Tome este exemplo. Um capitão de navio tem os seus momentos de ansiedade, e também seus momentos de certeza, quanto ao curso de seu navio; mas ele jamais sonharia em se apoiar nesses sentimentos de certeza, ou em anotá-los em seu diário de bordo como sendo fatos comprovados. Pela carta de navegação, pela velocidade, e pelo rumo adotado, é que ele calcula onde deveria estar; pela posição do Sol no céu ele verifica onde realmente está. E estas considerações podem tanto confirmar os seus sentimentos, como alterá-los.
De modo semelhante, temos uma Pessoa no céu, que é indispensável, Jesus, o Filho de Deus, Jesus o crucificado, Jesus o ressuscitado, o glorificado; e temos nossa indispensável carta de navegação aqui na Terra, as Sagradas Escrituras. E além disso, temos o Espírito Santo, que nos dá o sentimento de conforto sempre que confiamos em Cristo e nas Escrituras, e nos repreende quando não o fazemos. Ele veio de um Cristo glorificado, e que maior testemunho poderíamos ter de que nossos pecados foram tirados da vista de Deus do que o fato de que Aquele que os levou, e que foi abandonado na cruz por causa deles, está agora na presença de Deus, sem ter nossos pecados Consigo?
3. NÃO TEMOS NENHUMA AUTORIDADE DIVINA...
...para esperar que o novo nascimento altere o que somos por natureza, de modo que faça cessar o mal em nós e só permaneça o que é bom.
Um dos primeiros choques de desapontamento após a conversão é descobrir que o pecado continua dentro de nós. A volta a algum velho hábito, a descoberta de maus pensamentos e sentimentos ruins, tudo é evidência disso.

§ MATERIAL DE ORIGEM
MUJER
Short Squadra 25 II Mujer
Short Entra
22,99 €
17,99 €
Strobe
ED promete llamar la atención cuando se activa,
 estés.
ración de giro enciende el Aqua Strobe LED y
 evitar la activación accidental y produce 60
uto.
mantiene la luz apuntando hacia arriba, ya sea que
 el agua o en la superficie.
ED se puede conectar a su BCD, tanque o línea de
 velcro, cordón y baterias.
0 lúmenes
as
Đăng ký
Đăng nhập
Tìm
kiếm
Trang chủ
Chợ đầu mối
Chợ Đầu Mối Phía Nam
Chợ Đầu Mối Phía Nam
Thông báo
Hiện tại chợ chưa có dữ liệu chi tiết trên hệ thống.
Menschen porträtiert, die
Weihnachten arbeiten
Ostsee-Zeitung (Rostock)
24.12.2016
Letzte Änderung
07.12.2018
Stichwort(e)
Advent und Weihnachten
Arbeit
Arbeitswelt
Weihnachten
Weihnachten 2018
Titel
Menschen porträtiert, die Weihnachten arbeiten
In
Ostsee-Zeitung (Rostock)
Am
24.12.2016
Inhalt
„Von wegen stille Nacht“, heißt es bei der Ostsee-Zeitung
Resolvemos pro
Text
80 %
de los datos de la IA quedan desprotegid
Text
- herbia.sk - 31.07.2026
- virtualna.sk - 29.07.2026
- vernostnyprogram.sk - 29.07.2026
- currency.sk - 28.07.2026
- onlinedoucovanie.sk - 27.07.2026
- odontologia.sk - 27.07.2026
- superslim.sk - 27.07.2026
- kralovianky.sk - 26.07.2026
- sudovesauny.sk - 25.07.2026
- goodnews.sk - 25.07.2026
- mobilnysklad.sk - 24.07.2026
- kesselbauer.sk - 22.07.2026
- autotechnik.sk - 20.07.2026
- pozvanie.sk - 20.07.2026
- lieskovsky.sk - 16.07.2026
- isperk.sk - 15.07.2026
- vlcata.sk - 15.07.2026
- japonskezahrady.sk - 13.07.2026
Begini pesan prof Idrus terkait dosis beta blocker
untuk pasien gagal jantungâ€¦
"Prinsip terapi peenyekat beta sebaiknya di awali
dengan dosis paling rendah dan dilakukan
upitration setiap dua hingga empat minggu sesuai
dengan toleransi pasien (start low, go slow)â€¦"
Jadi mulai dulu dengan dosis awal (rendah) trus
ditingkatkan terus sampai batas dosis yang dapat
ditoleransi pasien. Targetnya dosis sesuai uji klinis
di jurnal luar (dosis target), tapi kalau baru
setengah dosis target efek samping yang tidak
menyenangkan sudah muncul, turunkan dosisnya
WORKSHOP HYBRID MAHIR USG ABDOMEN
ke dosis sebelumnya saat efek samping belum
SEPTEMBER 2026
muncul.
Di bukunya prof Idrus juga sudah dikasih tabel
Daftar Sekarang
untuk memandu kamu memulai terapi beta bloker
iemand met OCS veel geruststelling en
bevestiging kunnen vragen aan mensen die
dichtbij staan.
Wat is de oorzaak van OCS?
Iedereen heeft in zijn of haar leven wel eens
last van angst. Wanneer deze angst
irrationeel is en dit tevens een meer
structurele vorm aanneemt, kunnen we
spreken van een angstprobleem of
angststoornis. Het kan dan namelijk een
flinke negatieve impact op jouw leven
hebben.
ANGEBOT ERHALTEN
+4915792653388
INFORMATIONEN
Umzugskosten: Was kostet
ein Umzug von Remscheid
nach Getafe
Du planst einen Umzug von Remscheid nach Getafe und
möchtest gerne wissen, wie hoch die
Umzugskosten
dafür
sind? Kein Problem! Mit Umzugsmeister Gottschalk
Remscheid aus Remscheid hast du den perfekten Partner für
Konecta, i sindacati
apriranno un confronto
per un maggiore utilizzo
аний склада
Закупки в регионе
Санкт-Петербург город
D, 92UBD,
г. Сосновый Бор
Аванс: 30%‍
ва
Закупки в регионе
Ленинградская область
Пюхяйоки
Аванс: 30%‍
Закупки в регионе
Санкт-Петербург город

§ ENUNCIADO
Liste tudo aquilo com base no qual, segundo o trecho citado, o capitão de navio calcula onde deveria estar.

§ RESULTADO
- a carta de navegação
- a velocidade
- o rumo adotado